4. Stubbing void Methods Using doAnswer()

The add() method is a void method and does not return anything. We can’t stub the add() method with thenReturn() as the thenReturn() stubbing can’t be used with void methods. Instead, we’ll use doAnswer() as it allows the stubbing of void methods.  So, we’ll stub the add() method using doAnswer(), and the Answer provided in the stub is invoked when the add() method is called:

@Test
void givenDoAnswer_whenAddCalled_thenAnswered() {
    BaeldungList myList = mock(BaeldungList.class);

    doAnswer(invocation -> {
        Object index = invocation.getArgument(0);
        Object element = invocation.getArgument(1);

        // verify the invocation is called with the correct index and element
        assertEquals(3, index);
        assertEquals("answer", element);

        // return null as this is a void method
        return null;
    }).when(myList)
      .add(any(Integer.class), any(String.class));
    myList.add(3, "answer");
}

In the doAnswer(), we validate that the invocation to the add() method is called, and we assert the parameters it’s called with are as expected.

4.1. Stubbing Non-void Methods Using doAnswer()

Since we can stub methods with an Answer that returns a value instead of null, we can use the doAnswer() method to stub non-void methods. For example, we’ll test the get() method by stubbing it with doAnswer() and returning an Answer that returns a String:

@Test
void givenDoAnswer_whenGetCalled_thenAnswered() {
    BaeldungList myList = mock(BaeldungList.class);

    doAnswer(invocation -> {
        Object index = invocation.getArgument(0);

        // verify the invocation is called with the index
        assertEquals(1, index);

        // return the value we want 
        return "answer me";
    }).when(myList)
      .get(any(Integer.class));

    assertEquals("answer me", myList.get(1));
}

4.2. Stubbing Methods to Return Multiple Values Using doAnswer()

We must note that we can only return one Answer in the doAnswer() method. However, we can put conditional logic in the doAnswer() method that returns different values based on the arguments received by the invocation.
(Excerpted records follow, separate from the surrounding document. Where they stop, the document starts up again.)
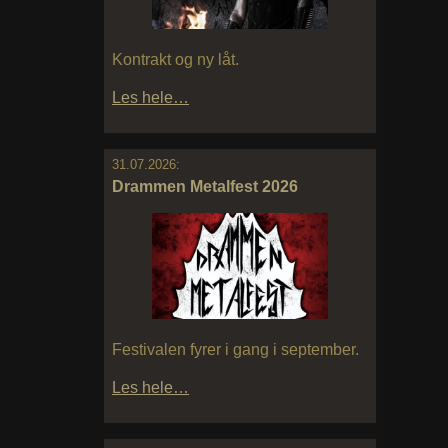
Kontrakt og ny låt.
Les hele…
31.07.2026:
Drammen Metalfest 2026
Festivalen fyrer i gang i september.
Les hele…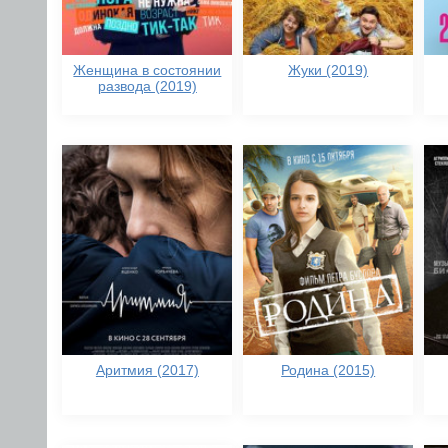
Женщина в состоянии
Жуки (2019)
развода (2019)
Аритмия (2017)
Родина (2015)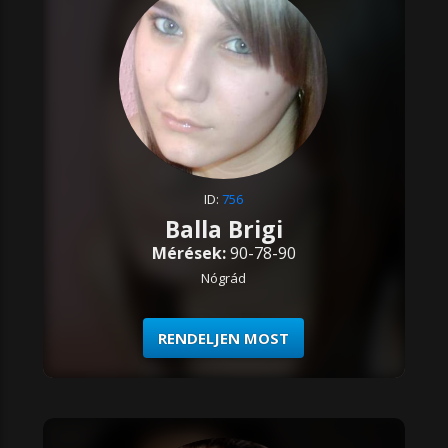
ID:
756
Balla Brigi
Mérések:
90-78-90
Nógrád
RENDELJEN MOST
So, in the sample code below, we’ll return different values depending on the index we call the get() method with:

@Test
void givenDoAnswer_whenGetCalled_thenAnsweredConditionally() {
    BaeldungList myList = mock(BaeldungList.class);

    doAnswer(invocation -> {
        Integer index = invocation.getArgument(0);
        switch (index) {
            case 1: 
                return "answer one";
            case 2: 
                return "answer two";
            default: 
                return "answer " + index;
        }
    }).when(myList)
      .get(anyInt());

    assertEquals("answer one", myList.get(1));
    assertEquals("answer two", myList.get(2));
    assertEquals("answer 3", myList.get(3));
}

5. Conclusion

The Mockito framework provides many stubbing/mocking techniques such as doAnswer(), doReturn(), thenReturn(), thenAnswer(), and many more to facilitate various types and styles of Java code and its testing. We have used the doAnswer() and the thenReturn() to stub non-void methods and perform similar tests. However, we can only use doAnswer() to stub a void method, as the thenReturn() method is unable to perform this function. As usual, all of our code samples are available over on GitHub.